3. Read the Privacy Policy

Look for a clear No-Logs Policy that guarantees your browsing data isn’t stored or sold.

4. Use Paid, Trusted VPNs

Investing a few dollars monthly in a reputable VPN service is far cheaper than risking your entire digital identity.

VPN Comparison: Trusted vs Fake

Feature Trusted VPN (e.g., NordVPN, ExpressVPN) Fake VPN (e.g., FreeVPN.One)
Encryption AES-256 + Secure Protocols Weak or no encryption
Privacy Strict No-Logs Policy Collects & sells user data
Permissions Limited and appropriate Excessive & dangerous
Funding Model Paid subscription “Free” but monetized by spying
Risk Level Low Very High (spying & leaks)

What To Do If You Installed FreeVPN.One

  1. Uninstall the extension immediately.

  2. Reset all important account passwords.

  3. Enable Two-Factor Authentication (2FA).

  4. Monitor bank accounts for suspicious activity.

  5. Run a full antivirus and anti-malware scan (e.g., Malwarebytes, Kaspersky).

Expert Reactions & Global Coverage

Cybersecurity Experts’ Statements

  • TechRadar called it “one of the most dangerous scandals to ever shake Chrome extension trust.”

  • Kaspersky analysts warned that free VPNs often pose bigger risks than traditional malware because they look “safe” on the surface.

International Media Coverage

  • Forbes published a warning urging users not to rely on free VPNs without due diligence.

  • ZDNet highlighted that Chrome’s Verified Badge does not guarantee actual security.

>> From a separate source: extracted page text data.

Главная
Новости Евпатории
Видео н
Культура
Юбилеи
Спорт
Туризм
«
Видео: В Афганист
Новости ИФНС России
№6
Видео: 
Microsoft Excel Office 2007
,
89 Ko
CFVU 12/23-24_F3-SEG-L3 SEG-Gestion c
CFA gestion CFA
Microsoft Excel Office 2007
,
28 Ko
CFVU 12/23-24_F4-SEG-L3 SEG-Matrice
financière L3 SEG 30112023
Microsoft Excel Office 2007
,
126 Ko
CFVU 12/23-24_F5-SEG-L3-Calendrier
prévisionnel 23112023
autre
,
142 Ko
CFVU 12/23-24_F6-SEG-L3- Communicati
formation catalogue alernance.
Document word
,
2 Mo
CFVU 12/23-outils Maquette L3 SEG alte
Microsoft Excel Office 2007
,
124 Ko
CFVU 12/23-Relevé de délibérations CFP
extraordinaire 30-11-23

Impact on Google Chrome Web Store

Review System Flaws

This scandal exposed weaknesses in Chrome’s extension review and verification process.

Call for Stricter Policies

Experts demand that Google enforce tighter security audits, especially for VPNs and privacy-related extensions.

Cybersecurity Experts’ Checklist: How to Stay Safe from Fake VPN Extensions

  • Research the developer: If there’s no official website or trusted reviews, avoid it.

  • Review permissions: VPNs should not need screenshot or file system access.

  • Avoid free, unknown VPNs: If it’s free, you are the product.

  • Stick with trusted providers: NordVPN, ExpressVPN, and ProtonVPN undergo independent security audits.

  • Enable 2FA: Adds an extra security layer even if your data leaks.

  • Keep Chrome updated: Patches fix vulnerabilities that spyware may exploit.

  • Run regular security scans: Use tools like Malwarebytes or Kaspersky.

Conclusion

The FreeVPN.One Chrome extension scandal is not just a technical flaw — it’s a wake-up call. Digital privacy cannot be trusted to free, unverified tools.

To stay protected:

  • Don’t trust unknown free VPNs.

  • Don’t rely solely on Chrome’s Verified Badge.

  • Invest in a reliable, independently audited VPN service.

The internet is full of risks but your awareness is the strongest defense.